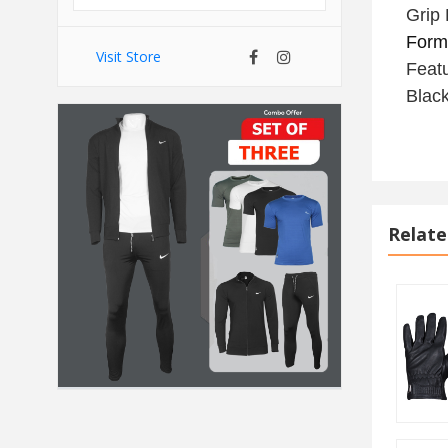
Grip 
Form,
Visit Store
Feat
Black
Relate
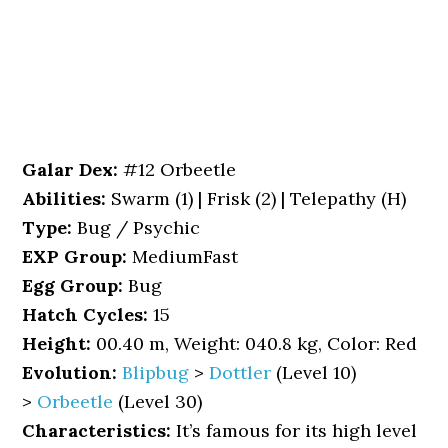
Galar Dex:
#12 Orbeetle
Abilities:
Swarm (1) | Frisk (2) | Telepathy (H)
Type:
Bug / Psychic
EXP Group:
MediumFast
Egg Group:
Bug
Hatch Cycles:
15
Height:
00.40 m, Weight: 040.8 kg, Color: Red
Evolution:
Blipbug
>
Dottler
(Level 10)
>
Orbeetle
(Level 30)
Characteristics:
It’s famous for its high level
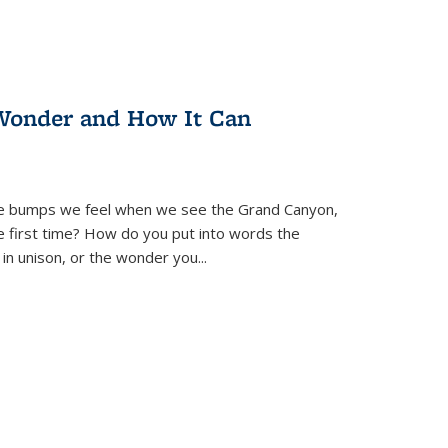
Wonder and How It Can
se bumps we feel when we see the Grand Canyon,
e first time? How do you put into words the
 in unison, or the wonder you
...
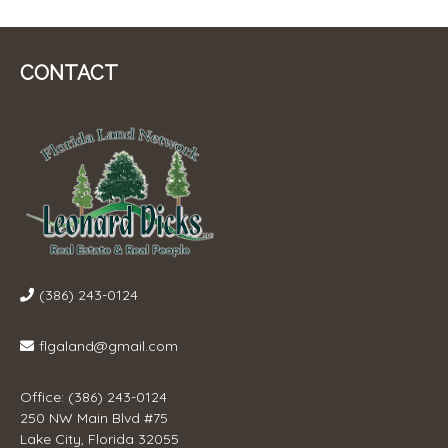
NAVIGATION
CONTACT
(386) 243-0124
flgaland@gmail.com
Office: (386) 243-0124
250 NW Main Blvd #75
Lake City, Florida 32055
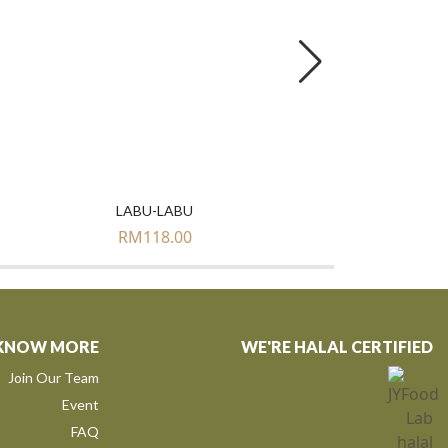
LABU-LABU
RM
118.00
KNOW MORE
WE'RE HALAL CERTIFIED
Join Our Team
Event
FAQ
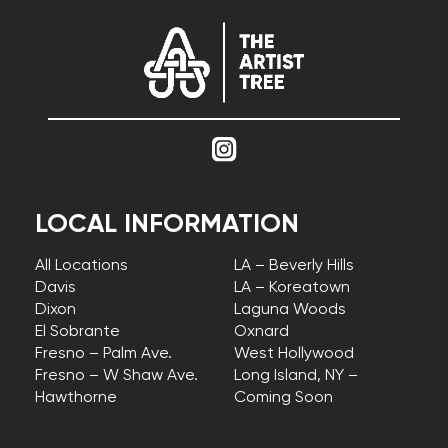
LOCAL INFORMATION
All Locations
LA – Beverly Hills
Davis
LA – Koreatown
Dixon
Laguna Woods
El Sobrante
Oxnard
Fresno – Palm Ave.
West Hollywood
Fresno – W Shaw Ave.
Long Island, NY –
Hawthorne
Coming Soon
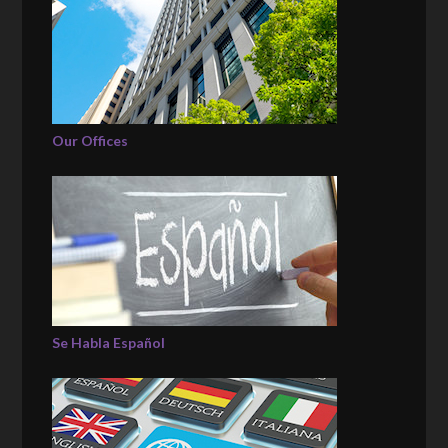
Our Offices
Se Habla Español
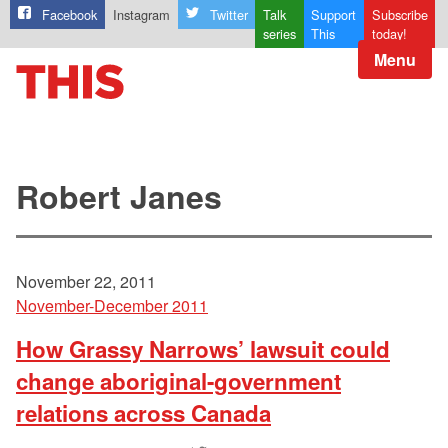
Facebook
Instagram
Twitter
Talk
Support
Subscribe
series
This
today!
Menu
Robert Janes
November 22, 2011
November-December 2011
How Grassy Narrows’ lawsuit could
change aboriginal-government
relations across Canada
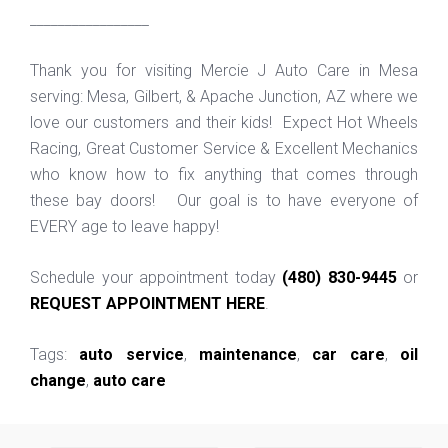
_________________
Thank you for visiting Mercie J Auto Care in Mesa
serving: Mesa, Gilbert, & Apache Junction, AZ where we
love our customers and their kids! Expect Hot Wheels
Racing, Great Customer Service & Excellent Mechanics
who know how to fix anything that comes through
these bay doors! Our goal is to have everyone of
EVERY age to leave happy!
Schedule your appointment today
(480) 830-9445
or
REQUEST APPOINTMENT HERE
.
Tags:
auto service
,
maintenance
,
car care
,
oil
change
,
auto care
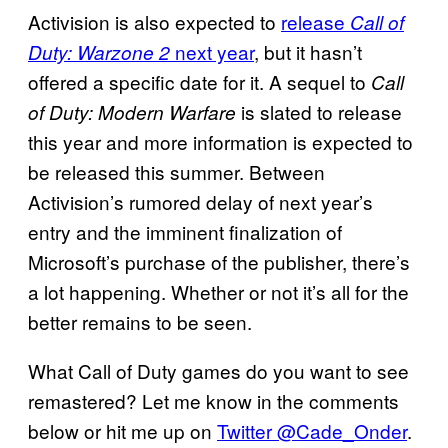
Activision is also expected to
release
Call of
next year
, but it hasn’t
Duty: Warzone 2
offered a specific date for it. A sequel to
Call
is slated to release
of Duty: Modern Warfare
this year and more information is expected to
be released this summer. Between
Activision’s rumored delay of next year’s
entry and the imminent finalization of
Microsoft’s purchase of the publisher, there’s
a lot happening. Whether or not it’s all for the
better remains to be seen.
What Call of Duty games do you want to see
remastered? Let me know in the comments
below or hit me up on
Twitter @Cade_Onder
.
* * *
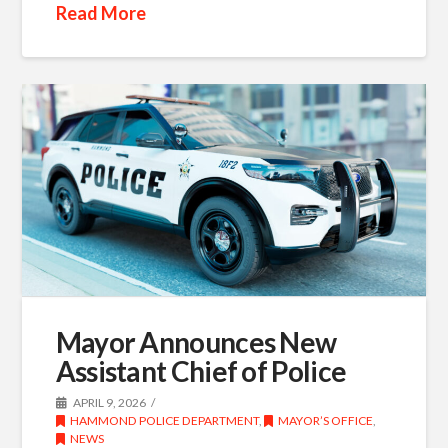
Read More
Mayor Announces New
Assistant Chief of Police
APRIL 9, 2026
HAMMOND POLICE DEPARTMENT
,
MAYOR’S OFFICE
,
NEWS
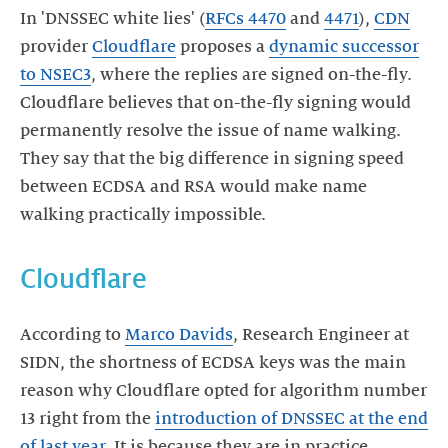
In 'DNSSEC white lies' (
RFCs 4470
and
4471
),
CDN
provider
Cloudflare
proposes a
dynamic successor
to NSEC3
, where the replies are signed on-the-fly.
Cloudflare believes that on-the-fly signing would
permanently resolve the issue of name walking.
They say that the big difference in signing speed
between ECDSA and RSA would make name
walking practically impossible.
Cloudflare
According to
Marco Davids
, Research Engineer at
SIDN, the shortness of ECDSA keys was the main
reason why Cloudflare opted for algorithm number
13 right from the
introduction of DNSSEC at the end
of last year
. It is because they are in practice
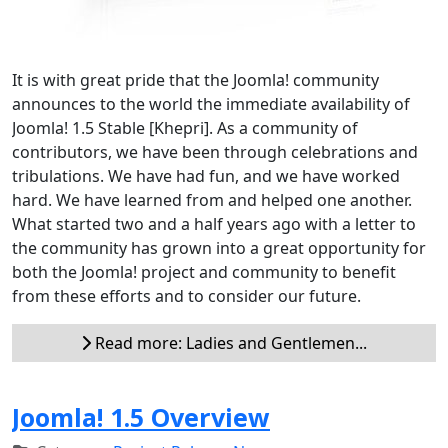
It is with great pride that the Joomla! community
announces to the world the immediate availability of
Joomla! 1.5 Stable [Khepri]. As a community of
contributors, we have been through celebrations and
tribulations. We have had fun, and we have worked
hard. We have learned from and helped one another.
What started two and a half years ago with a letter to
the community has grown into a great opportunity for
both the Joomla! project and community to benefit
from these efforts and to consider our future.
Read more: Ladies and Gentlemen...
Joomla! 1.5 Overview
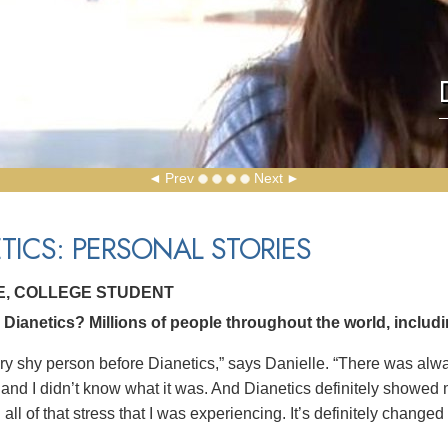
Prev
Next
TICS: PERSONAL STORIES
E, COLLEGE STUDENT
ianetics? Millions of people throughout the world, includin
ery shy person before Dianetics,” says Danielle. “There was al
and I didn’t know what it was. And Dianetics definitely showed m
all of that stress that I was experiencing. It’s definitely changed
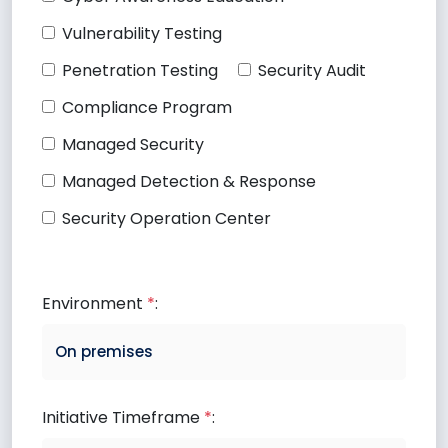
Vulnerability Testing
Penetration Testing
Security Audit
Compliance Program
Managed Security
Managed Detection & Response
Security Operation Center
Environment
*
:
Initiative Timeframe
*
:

• **Problem statement**
Given the entries above, transcribe exactly the lines from the one holding "love our customers" through the one holding "of Duty: Modern Warfare"; pictures do not belong in the transcription.

• **Answer area**
love our customers and their kids! Expect Hot Wheels
Racing, Great Customer Service & Excellent Mechanics
who know how to fix anything that comes through
these bay doors! Our goal is to have everyone of
EVERY age to leave happy!
Schedule your appointment today
(480) 830-9445
or
REQUEST APPOINTMENT HERE
.
Tags:
auto service
,
maintenance
,
car care
,
oil
change
,
auto care
Activision is also expected to
release
Call of
next year
, but it hasn’t
Duty: Warzone 2
offered a specific date for it. A sequel to
Call
is slated to release
of Duty: Modern Warfare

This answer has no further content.